Methodological breakthroughs to studying service innovation and emerging technologies

The social implications of service innovation and technological development

Linking service innovation and technologies with consumers’ subjective well-being and health

Studies of the above topics within emerging economies and understudied regions, especially the Middle East, Africa, or Latin America


Scholars should submit their extended abstracts or full conference papers by January 15, 2020 to the Track Chairs/Special Issue Guest Editors, Kevin Kam Fung So and Xiang (Robert) Li, via EasyChair (https://2020gamma.imweb.me/22).

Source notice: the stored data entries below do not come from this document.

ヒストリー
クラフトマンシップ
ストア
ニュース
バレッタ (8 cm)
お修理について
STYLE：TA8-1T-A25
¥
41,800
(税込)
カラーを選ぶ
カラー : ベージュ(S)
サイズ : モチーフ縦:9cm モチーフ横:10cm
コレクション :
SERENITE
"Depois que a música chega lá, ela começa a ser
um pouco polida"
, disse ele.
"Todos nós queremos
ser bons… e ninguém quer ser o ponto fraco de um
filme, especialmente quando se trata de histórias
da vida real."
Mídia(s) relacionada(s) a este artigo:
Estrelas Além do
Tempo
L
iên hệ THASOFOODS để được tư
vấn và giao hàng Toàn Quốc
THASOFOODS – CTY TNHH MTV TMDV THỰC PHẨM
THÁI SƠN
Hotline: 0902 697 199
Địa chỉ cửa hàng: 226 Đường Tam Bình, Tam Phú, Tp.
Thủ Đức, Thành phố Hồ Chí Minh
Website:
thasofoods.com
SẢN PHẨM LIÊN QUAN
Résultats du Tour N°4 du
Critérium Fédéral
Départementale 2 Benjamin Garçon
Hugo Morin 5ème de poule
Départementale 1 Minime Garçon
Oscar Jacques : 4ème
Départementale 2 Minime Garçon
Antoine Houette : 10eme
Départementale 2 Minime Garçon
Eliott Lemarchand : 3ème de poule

Submission Guidelines for the 2020 GMC at Seoul can be found at https://2020gamma.imweb.me/20. If authors do not receive confirmation of their submission within 7 days, please contact the Track Chairs. Scholars who would like their papers to be considered for publication in this special issue should indicate this in their submission. All submissions, reviews, and relevant notifications will take place electronically. Questions regarding the track and special issue should be sent to 2020gmc.toursimhospitaity@gmail.com.

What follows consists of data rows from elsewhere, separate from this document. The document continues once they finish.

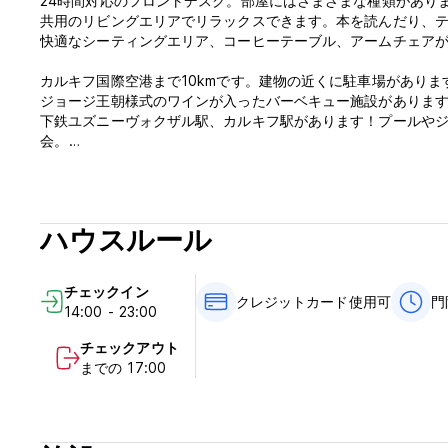
24時間対応のフロントデスク。部屋にはさまざまな種類があり
共用のリビングエリアでリラックスできます。本を読んだり、
快適なシーティングエリア、コーヒーテーブル、アームチェアが備
カルキフ国際空港まで10kmです。建物の近くに駐車場がありま
ジョージ王朝様式のワインが入ったバーベキュー施設があります。
下鉄ユズニーヴォクザル駅、カルキフ駅があります！プールや
会。
リクエストに応じて、ドライバーと一緒に軽い交通機関を注文
ルキフ周辺を散策したりできます。スタッフはフレンドリーで
さい！
ハウスルール
私たちのホステル「PERRON」を訪れた後は、楽しい思い出と
チェックイン
住所：Kharkov、st。 Ryleeva、60歳
クレジットカード使用可
門
14:00 - 23:00
チェックアウト
までの 17:00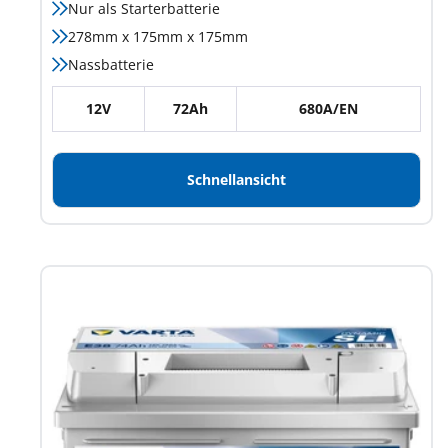
Nur als Starterbatterie
278mm x 175mm x 175mm
Nassbatterie
12V
72Ah
680A/EN
Schnellansicht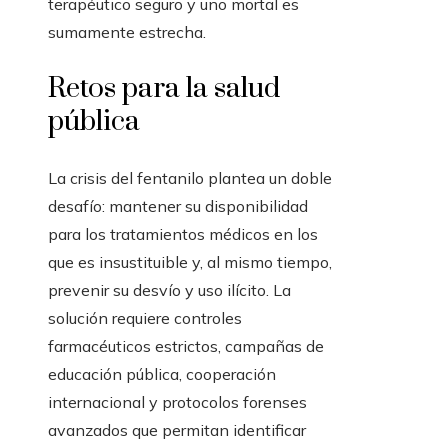
terapéutico seguro y uno mortal es
sumamente estrecha.
Retos para la salud
pública
La crisis del fentanilo plantea un doble
desafío: mantener su disponibilidad
para los tratamientos médicos en los
que es insustituible y, al mismo tiempo,
prevenir su desvío y uso ilícito. La
solución requiere controles
farmacéuticos estrictos, campañas de
educación pública, cooperación
internacional y protocolos forenses
avanzados que permitan identificar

After the GMC conference, authors of the top papers presented in the “Service Innovation and Emerging Technologies in Tourism and Hospitality” conference track will be invited to submit their full papers for publication consideration in the special issue. Papers must be formatted in accordance with the Cornell Hospitality Quarterly guidelines, available at https://journals.sagepub.com/home/cqx. The submitting authors’ identifying information (affiliation, mailing address, telephone number, and e-mail address) should only be listed on the title page. Authors should submit the final versions of their articles via the Manuscript Central website at http://mc.manuscriptcentral.com/cq. All papers submitted in full will be subject to the journal’s formal double-blind review process. An invitation to submit a full paper does not guarantee conditional acceptance or publication.